Under both the IRA and the Mineral Leasing Act, the Interior secretary has broad discretion to determine which lands are eligible and available for leasing. Given the industry’s relatively low interest in nominating acres post-IRA, the BLM’s proposed 2nd quarter lease sales are massively overshooting the amount of public land the agency must offer for leasing in order to advance wind and solar development. BLM should drastically shrink the second quarter lease sales, which would ensure the sales align with the letter and the spirit of the IRA, and bring Interior in line with President Biden’s goals for America’s energy transition.

Since a significant proportion of proposed parcels for the second quarter sales were nominated anonymously and/or contain lands with little to no drilling potential, removing those parcels from the upcoming sales provides an obvious and legal way for BLM to scale down the sales to align with the intent of the IRA and the agency’s own guidance.

It’s important to note that the current leasing process, even if it’s implemented perfectly, still poses a long-term threat to America’s public lands. The Instruction Memoranda represent guidance to agency staff as they plan lease sales. They are not binding rules, and they can be easily rewritten by future administrations. Even if the Interior Department follows its guidance to the letter for the remainder of President Biden’s first term, it’s safe to assume that a future administration that is beholden to the oil industry would quickly toss that guidance out the door.
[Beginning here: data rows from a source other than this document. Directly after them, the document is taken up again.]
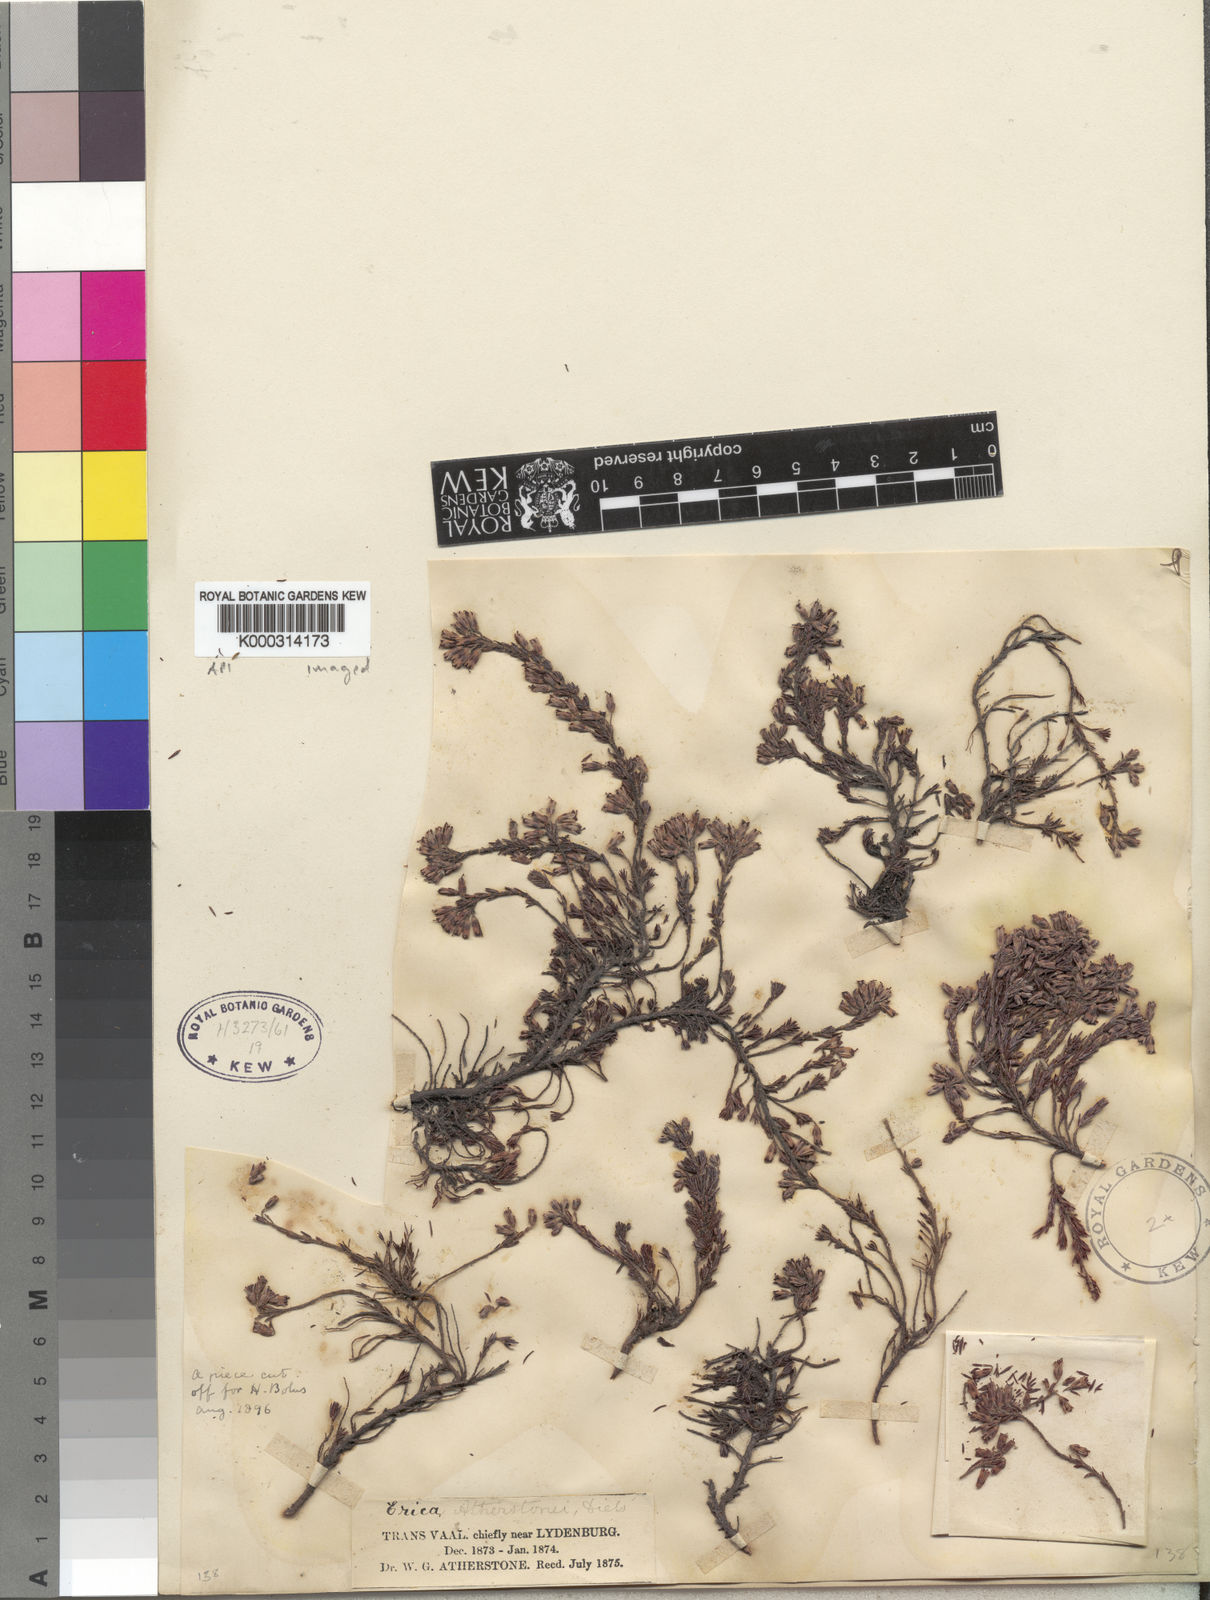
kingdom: Plantae
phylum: Tracheophyta
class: Magnoliopsida
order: Ericales
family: Ericaceae
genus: Erica
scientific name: Erica atherstonei
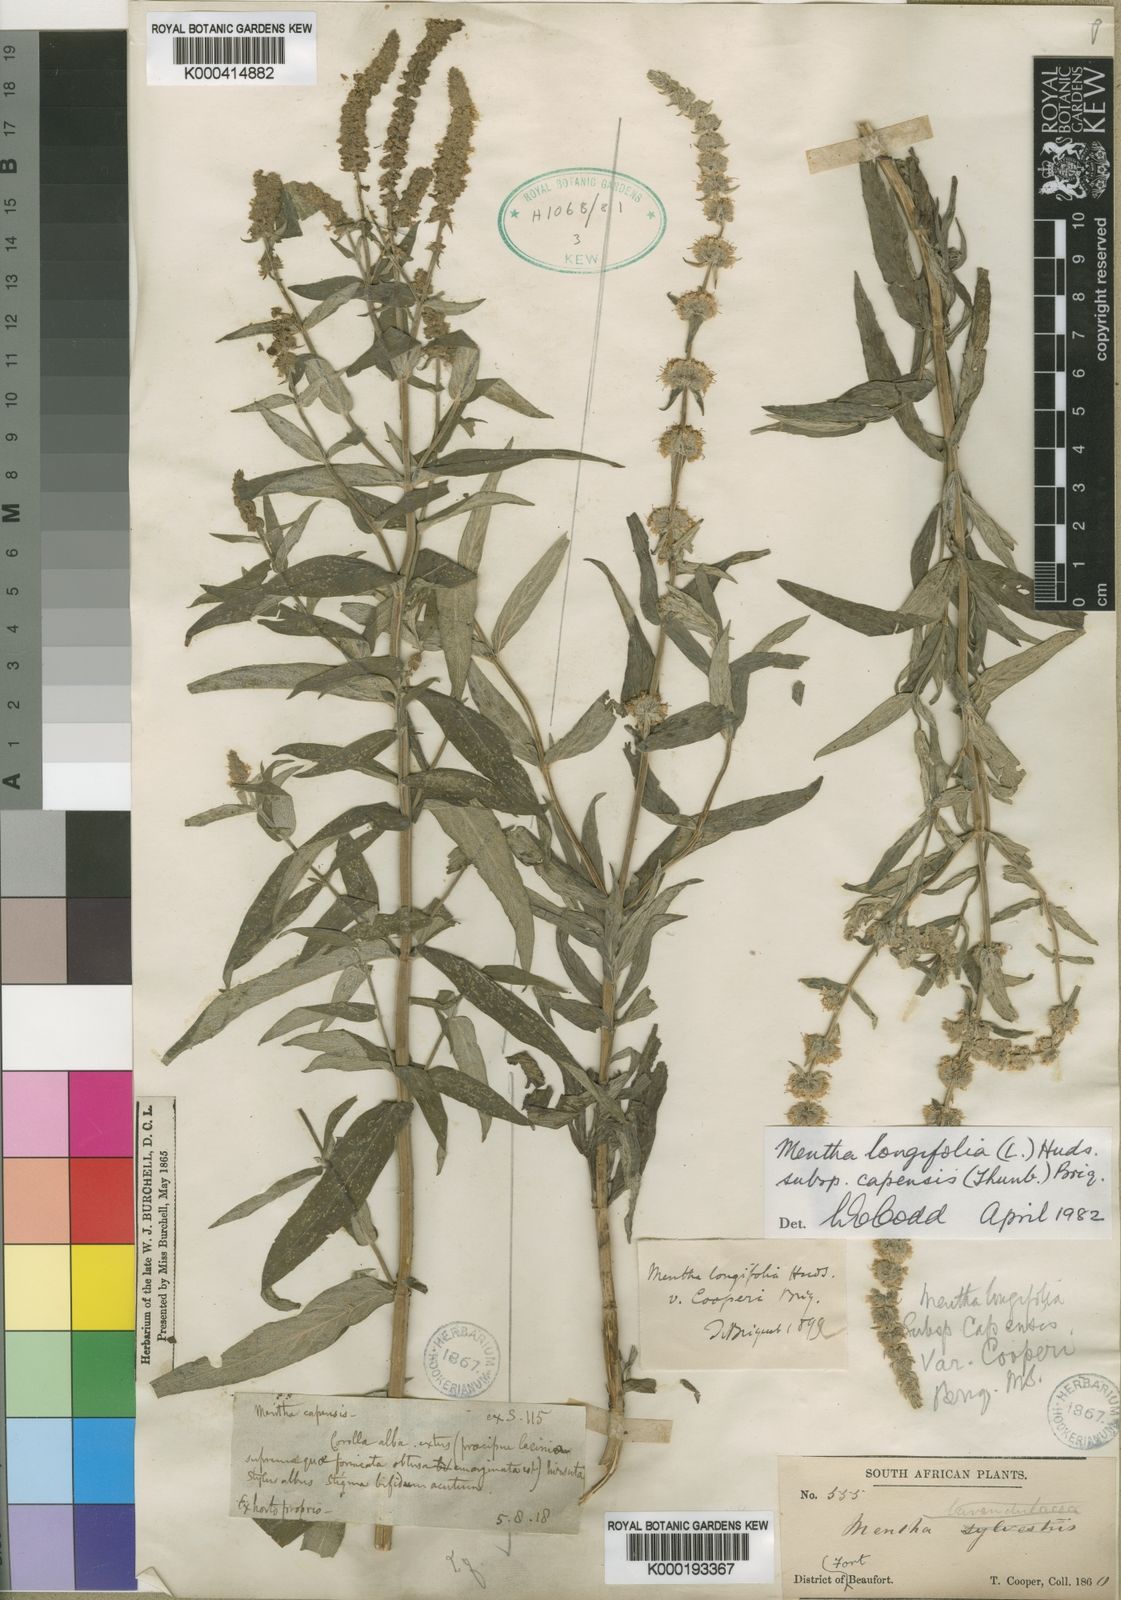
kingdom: Plantae
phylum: Tracheophyta
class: Magnoliopsida
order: Lamiales
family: Lamiaceae
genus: Mentha
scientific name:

This is one of the reasons why we warned that the Biden administration must codify its IRA implementation through the rulemaking process. In order to protect public lands into the next century, the agency should ensure that the process of selecting public lands for leasing will always protect critical habitat and cultural sites, prioritize public access and recreation, and never again contemplate offering oil and gas companies an order of magnitude more land than the law requires.


  1. This acreage estimate a) assumes each EOI is for a full PLSS section of 640 acres; and b) includes only EOIs that BLM considers “valid” according to the criteria laid out in IM 2023–006. Since some EOIs would result in leases of less than a full 640-acre section, the actual requirement under the IRA could be smaller.
  2. Average of September 2022 through January 2023.